**Problem**
Keep only those lines of the records that include the string "hematoxylin".

[Stored items from a collection]

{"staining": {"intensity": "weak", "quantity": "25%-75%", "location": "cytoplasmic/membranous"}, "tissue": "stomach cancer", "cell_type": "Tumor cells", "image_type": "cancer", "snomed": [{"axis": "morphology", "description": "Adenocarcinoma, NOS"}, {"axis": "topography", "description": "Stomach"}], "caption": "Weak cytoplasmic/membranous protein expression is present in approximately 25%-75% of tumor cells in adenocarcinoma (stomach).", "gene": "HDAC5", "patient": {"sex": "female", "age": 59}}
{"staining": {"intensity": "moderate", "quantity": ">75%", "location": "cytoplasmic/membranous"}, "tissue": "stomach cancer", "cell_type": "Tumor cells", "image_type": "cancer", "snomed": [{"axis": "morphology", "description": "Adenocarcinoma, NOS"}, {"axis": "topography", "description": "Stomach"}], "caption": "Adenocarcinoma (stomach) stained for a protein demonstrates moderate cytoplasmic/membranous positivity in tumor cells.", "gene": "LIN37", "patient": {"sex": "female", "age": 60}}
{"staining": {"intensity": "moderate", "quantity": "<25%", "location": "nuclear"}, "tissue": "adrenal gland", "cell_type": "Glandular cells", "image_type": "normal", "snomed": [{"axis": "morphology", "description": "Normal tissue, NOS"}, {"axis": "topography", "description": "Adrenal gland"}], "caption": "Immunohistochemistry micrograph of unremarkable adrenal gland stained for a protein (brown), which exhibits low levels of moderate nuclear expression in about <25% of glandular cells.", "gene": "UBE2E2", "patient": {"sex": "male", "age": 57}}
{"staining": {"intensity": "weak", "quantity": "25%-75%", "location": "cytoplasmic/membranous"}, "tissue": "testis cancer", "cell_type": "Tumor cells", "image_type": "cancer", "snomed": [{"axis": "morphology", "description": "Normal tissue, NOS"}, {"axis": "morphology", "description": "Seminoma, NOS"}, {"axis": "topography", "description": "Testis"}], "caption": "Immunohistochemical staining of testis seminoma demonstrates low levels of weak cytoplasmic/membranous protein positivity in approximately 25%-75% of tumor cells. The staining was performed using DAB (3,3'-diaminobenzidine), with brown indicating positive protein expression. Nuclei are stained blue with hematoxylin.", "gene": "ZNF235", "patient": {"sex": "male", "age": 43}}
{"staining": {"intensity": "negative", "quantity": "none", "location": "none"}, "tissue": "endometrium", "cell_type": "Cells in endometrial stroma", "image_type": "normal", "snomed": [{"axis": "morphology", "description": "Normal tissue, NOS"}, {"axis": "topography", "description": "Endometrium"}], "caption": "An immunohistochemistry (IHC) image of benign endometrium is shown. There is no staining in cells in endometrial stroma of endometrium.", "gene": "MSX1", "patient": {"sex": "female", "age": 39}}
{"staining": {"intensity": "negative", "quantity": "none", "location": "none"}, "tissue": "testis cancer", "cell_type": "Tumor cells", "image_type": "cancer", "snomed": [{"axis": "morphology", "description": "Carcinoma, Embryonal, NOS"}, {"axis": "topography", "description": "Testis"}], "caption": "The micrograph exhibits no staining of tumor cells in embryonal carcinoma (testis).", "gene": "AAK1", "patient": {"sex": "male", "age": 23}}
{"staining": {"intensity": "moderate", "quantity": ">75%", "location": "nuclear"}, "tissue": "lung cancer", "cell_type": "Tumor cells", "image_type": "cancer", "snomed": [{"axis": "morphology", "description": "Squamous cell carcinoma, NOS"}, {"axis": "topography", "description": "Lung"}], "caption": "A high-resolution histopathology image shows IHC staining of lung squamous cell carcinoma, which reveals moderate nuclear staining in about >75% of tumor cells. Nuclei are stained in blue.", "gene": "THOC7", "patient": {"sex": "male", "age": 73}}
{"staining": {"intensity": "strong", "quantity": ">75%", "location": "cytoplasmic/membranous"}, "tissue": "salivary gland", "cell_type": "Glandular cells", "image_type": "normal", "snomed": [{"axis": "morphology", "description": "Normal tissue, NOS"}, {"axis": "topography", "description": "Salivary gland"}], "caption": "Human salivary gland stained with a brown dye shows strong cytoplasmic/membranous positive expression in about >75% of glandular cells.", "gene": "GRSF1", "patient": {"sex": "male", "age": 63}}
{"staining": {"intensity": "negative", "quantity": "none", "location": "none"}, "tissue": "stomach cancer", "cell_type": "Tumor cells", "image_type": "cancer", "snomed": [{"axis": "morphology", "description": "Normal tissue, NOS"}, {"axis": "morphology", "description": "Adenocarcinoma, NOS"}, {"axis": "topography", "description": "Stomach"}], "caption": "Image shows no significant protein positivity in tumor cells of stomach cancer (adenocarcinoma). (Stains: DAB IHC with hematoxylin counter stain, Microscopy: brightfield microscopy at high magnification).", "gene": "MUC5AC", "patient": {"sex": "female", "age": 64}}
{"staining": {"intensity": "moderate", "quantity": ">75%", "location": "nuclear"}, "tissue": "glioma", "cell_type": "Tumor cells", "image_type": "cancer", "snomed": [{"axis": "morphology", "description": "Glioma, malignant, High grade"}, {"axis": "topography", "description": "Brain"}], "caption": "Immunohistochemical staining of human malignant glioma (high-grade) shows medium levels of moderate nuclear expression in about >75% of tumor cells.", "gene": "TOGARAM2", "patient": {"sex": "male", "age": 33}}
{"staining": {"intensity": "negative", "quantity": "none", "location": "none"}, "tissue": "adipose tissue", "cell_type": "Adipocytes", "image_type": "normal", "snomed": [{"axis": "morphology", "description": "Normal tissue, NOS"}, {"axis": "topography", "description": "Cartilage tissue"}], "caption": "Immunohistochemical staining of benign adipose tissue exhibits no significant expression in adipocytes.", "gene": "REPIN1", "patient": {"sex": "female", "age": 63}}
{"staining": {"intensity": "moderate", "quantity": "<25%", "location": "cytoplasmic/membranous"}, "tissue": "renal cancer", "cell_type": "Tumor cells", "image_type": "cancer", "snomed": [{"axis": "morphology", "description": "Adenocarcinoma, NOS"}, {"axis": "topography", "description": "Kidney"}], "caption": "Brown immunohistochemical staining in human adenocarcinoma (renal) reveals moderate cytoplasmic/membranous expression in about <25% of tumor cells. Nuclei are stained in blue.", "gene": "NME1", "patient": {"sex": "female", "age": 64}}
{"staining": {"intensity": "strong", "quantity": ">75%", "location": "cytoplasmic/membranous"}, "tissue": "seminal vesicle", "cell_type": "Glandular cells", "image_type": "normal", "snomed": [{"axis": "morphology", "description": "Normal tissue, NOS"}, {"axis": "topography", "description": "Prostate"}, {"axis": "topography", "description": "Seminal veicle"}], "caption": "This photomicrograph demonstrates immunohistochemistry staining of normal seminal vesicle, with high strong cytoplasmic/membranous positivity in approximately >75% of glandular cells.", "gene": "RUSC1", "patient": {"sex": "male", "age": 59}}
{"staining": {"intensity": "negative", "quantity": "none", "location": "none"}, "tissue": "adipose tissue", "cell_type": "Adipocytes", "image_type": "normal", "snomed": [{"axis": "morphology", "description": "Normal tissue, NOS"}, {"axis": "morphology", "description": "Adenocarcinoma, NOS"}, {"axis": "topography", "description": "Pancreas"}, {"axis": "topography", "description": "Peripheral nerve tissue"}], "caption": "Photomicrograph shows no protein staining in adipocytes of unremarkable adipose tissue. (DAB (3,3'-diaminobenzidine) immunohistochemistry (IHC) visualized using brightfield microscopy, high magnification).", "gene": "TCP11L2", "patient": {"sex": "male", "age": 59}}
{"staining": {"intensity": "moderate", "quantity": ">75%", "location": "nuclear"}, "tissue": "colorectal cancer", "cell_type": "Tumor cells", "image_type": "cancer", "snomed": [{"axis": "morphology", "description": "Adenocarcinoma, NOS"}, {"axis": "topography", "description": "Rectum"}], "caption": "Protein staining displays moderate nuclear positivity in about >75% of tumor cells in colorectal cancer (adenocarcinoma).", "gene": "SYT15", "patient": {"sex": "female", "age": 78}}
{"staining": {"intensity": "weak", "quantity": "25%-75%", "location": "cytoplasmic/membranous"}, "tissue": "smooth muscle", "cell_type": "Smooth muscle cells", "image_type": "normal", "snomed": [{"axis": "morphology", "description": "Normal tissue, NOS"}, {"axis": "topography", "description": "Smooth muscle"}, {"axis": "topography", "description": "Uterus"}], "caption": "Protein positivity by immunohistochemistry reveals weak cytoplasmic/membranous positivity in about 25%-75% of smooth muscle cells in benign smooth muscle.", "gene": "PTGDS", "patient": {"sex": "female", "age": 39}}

**Result for this task**
{"staining": {"intensity": "weak", "quantity": "25%-75%", "location": "cytoplasmic/membranous"}, "tissue": "testis cancer", "cell_type": "Tumor cells", "image_type": "cancer", "snomed": [{"axis": "morphology", "description": "Normal tissue, NOS"}, {"axis": "morphology", "description": "Seminoma, NOS"}, {"axis": "topography", "description": "Testis"}], "caption": "Immunohistochemical staining of testis seminoma demonstrates low levels of weak cytoplasmic/membranous protein positivity in approximately 25%-75% of tumor cells. The staining was performed using DAB (3,3'-diaminobenzidine), with brown indicating positive protein expression. Nuclei are stained blue with hematoxylin.", "gene": "ZNF235", "patient": {"sex": "male", "age": 43}}
{"staining": {"intensity": "negative", "quantity": "none", "location": "none"}, "tissue": "stomach cancer", "cell_type": "Tumor cells", "image_type": "cancer", "snomed": [{"axis": "morphology", "description": "Normal tissue, NOS"}, {"axis": "morphology", "description": "Adenocarcinoma, NOS"}, {"axis": "topography", "description": "Stomach"}], "caption": "Image shows no significant protein positivity in tumor cells of stomach cancer (adenocarcinoma). (Stains: DAB IHC with hematoxylin counter stain, Microscopy: brightfield microscopy at high magnification).", "gene": "MUC5AC", "patient": {"sex": "female", "age": 64}}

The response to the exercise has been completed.